Submitted to: ACTA TROPICA
Publication Type: Peer Reviewed Journal
Publication Acceptance Date: 12/1/2013
Publication Date: 1/1/2014
Citation: Lees, R.S., Knols, B., Bellini, R., Benedict, M., Bheecarry, A., Bossin, H.C., Chadee, D., Charlwood, J., Dabire, R.K., Djogbenou, L., Egyir-Yawson, A., Gato, R., Gibson, G., Gouagna, L.C., Hassan, M.M., Khan, S.A., Koekemoer, L., Lemperiere, G., Manoukis, N., Mozuraitis, R., Pitts, J., Simard, F., Gilles, J. 2014. Increasing our knowledge of male mosquito biology in relation to genetic control programmes. ACTA TROPICA. 132(S):2-11. Interpretive Summary: An FAO/IAEA Coordinated Research Project brought international scientists together to research the mating biology and behaviour of male mosquitoes; the results form the basis of this special issue.
Technical Abstract: The enormous burden placed on populations worldwide by mosquito-borne diseases, most notably malaria and dengue, is currently being tackled by the use of insecticides sprayed in residences or applied to bednets, and in the case of dengue vectors through reduction of larval breeding sites.
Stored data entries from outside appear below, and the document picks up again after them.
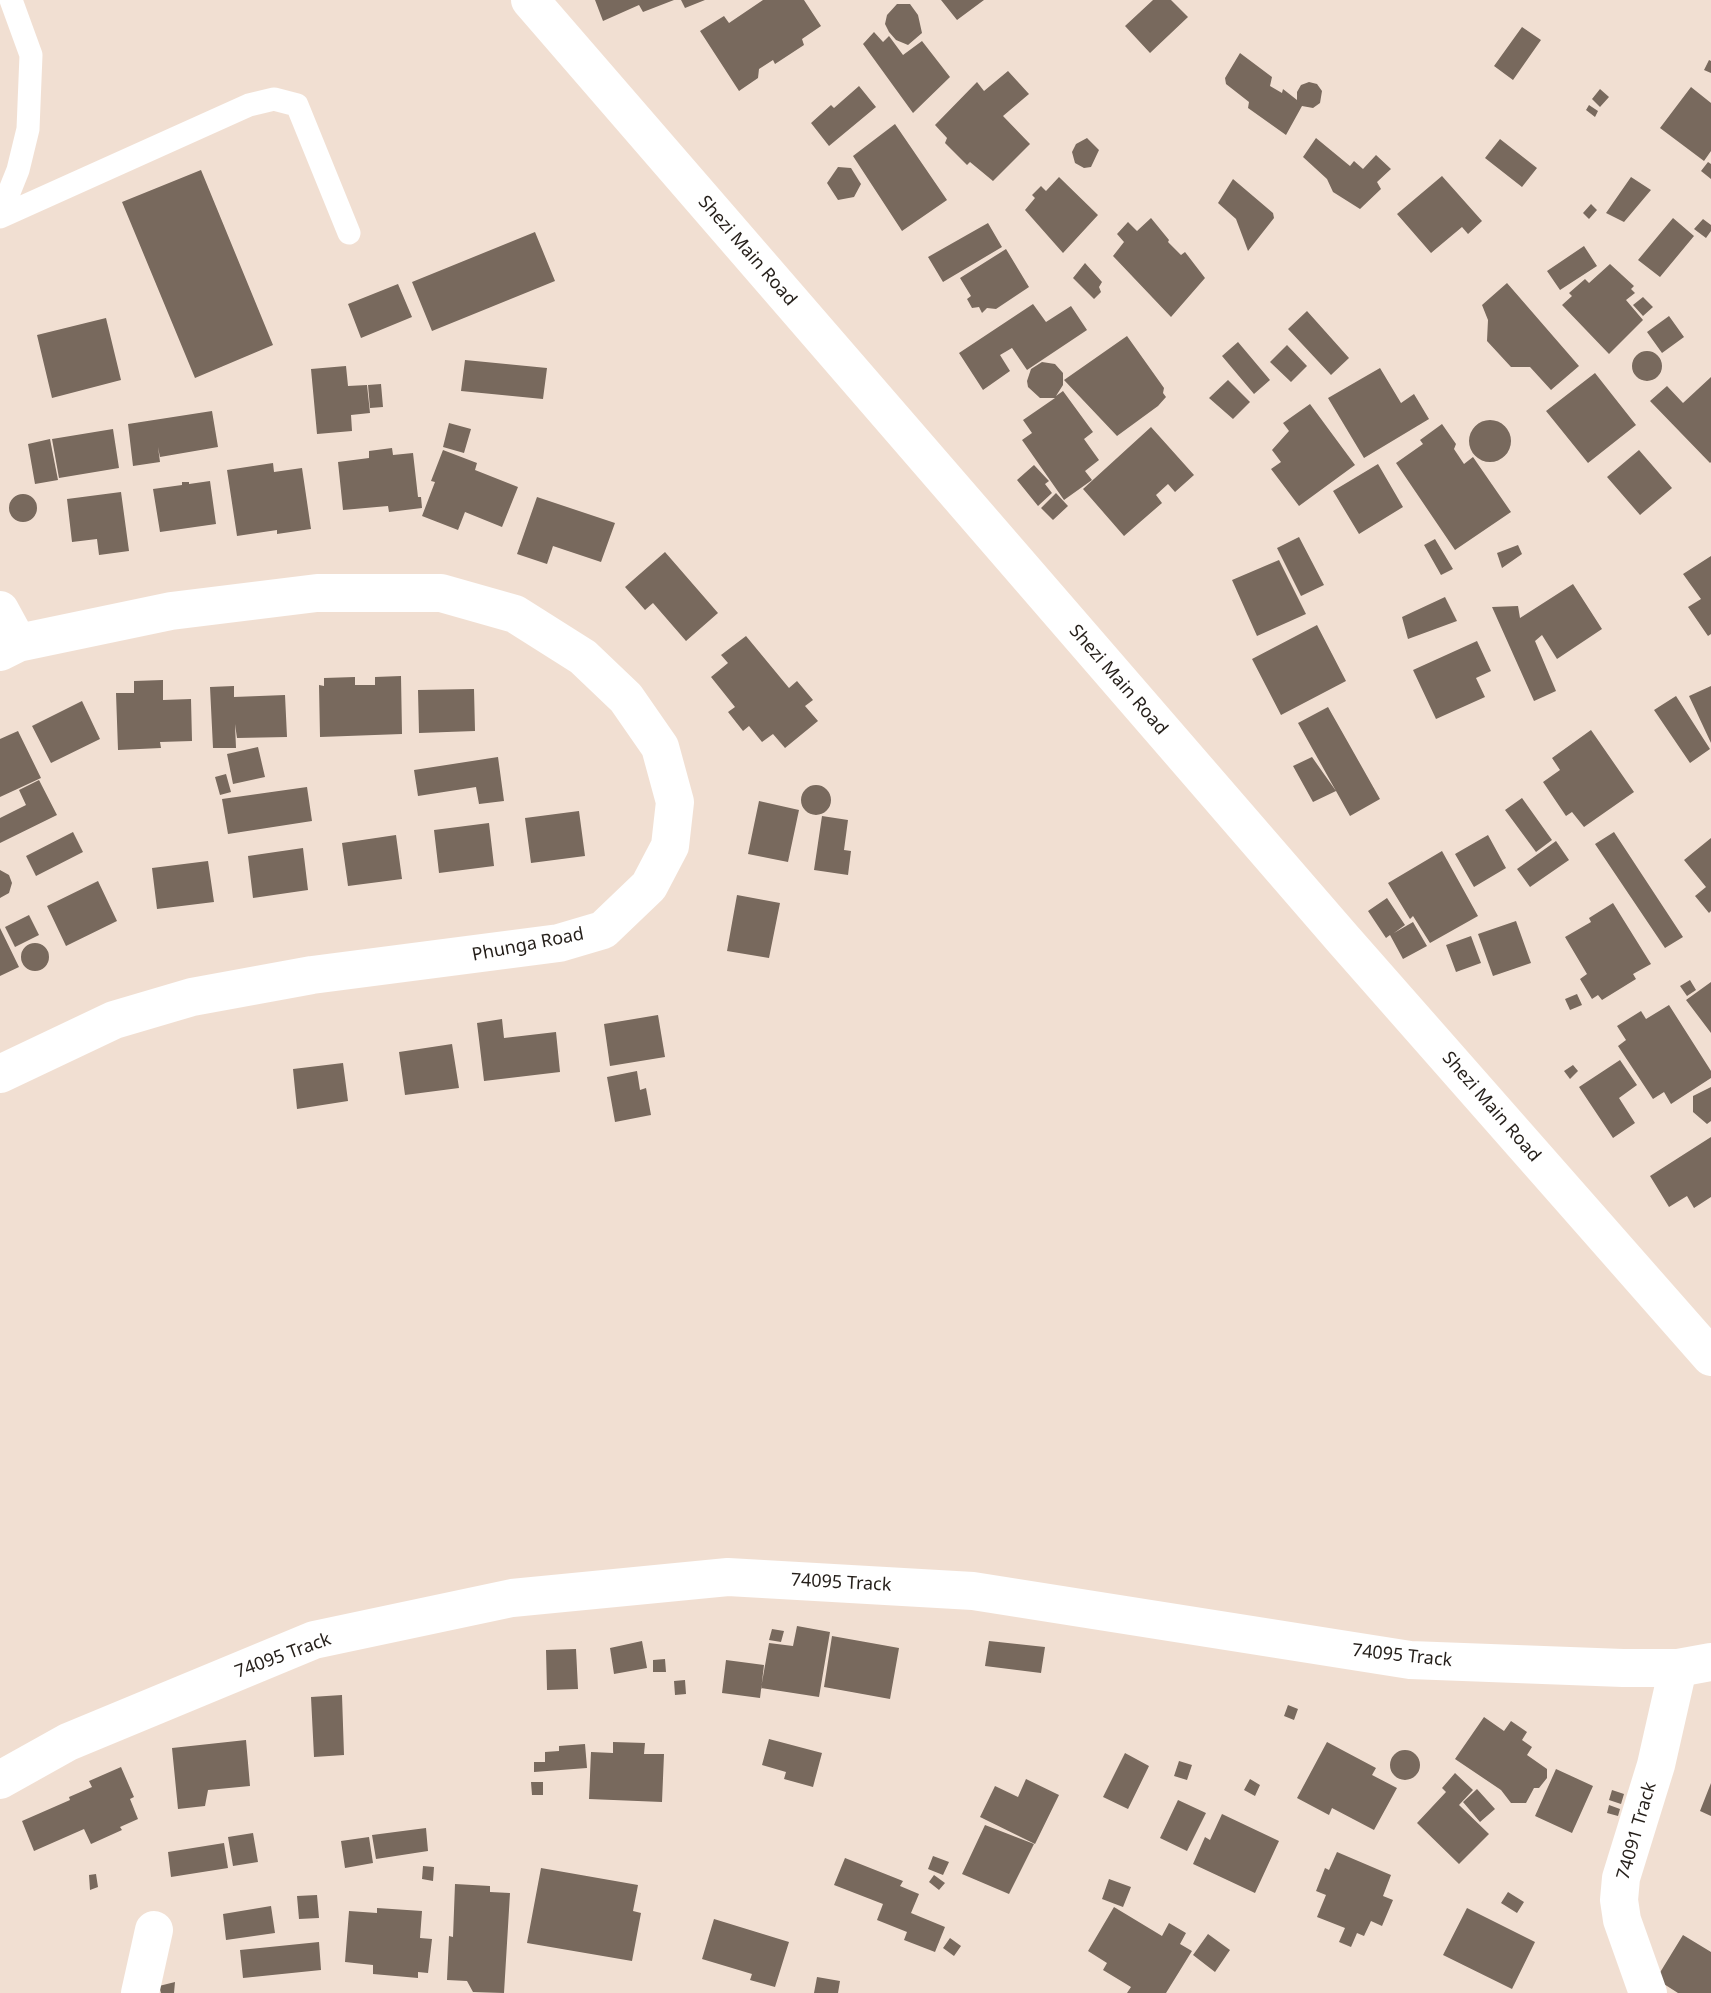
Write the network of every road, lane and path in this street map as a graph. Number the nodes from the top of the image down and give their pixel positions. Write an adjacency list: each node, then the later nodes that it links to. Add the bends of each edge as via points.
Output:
1 (11, 0): 3 (lane, via 31,55 27,129 18,170)
2 (530, 0): 9 (street, Shezi Main Road, via 1315,908)
3 (0, 207)
4 (0, 217): 5 (lane, via 249,105 274,99 297,105)
5 (349, 233)
6 (0, 610): 7 (street)
7 (9, 648): 8 (street, Phunga Road, via 171,611 317,593 440,593 515,614 583,657 626,698 660,747 675,802 670,846 649,886 603,930 559,943 312,975 192,997 114,1020)
8 (0, 1074)
9 (1711, 1357)
10 (1695, 1665): 11 (street, 74095 Track, via 1410,1660 973,1591 728,1577 513,1598 314,1640 68,1742); 14 (street, 74091 Track, via 1656,1765 1624,1867 1619,1899)
11 (0, 1780)
12 (153, 1930): 13 (street)
13 (140, 1993)
14 (1648, 1993)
However, these methods are under threat from, amongst other issues, the development of insecticide resistance and the practical difficulty of maintaining long term community-wide efforts. The sterile insect technique (SIT) is proposed as a further weapon in the limited arsenal against mosquito vectors, whose success hinges on having a good understanding of the biology and behaviour of the male mosquito, which may be species specific or even vary by specific locality. The production and release of sterile males, which is the mechanism of population suppression by SIT, relies on the mass-reared released males being able to confer sterility in the target population through mating with wild females. A five year joint FAO/IAEA Coordinated Research Project brought together researchers from around the world to investigate the pre-mating conditions of the male mosquito (physiology and behaviour, resource acquisition and allocation, and dispersal), the mosquito mating systems and the contribution of molecular or chemical approaches to the understanding of male mosquito mating behaviour. A summary of the existing knowledge and main novel findings of this group is reviewed here, and further presented in the reviews and research articles which form this Acta Tropica special issue.